The layoffs, which come ahead of next year’s US presidential election, happened about a month after the company said in a blog post that it was “expanding [its] safety and elections teams to focus on combating manipulation, surfacing inauthentic accounts and closely monitoring the platform for emerging threats.”
To make matters even more awkward, in a profile of X CEO Linda Yaccarino published by the Financial Times this week, the former NBCU executive “assured” the reporter that the company would be expanding those teams.
“Decimating their election integrity team—on top of last year’s firings—means that X will continue to be a toxic hellscape that people and advertisers should avoid,” Kyle Morse, deputy executive director of the nonprofit Tech Oversight Project, said in a blog post.
This week, researchers also noticed that X has removed a feature that let users “self-report political misinformation.”

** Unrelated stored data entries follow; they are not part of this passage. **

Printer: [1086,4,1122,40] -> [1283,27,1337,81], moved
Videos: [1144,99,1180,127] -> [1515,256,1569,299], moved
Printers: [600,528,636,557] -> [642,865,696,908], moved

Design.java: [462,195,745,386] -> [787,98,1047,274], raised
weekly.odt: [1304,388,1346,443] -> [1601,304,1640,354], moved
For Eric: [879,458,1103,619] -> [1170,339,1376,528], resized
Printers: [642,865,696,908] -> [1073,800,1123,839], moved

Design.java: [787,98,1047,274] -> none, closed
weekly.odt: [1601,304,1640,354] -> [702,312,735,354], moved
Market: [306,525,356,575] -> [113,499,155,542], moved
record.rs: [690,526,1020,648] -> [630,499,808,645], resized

+1: On Wednesday, Yaccarino spoke at the Code Conference in an interview that was described as “awkward at times” by the Wall Street Journal. During the interview, she said the platform should turn a profit by early next year. Before she spoke, former Twitter head of trust and safety Yoel Roth told the audience that advertising safety on the platform isn't what it used to be. Earlier this month, Musk tweeted that ad revenue on X is down 60%, but didn’t share a time frame.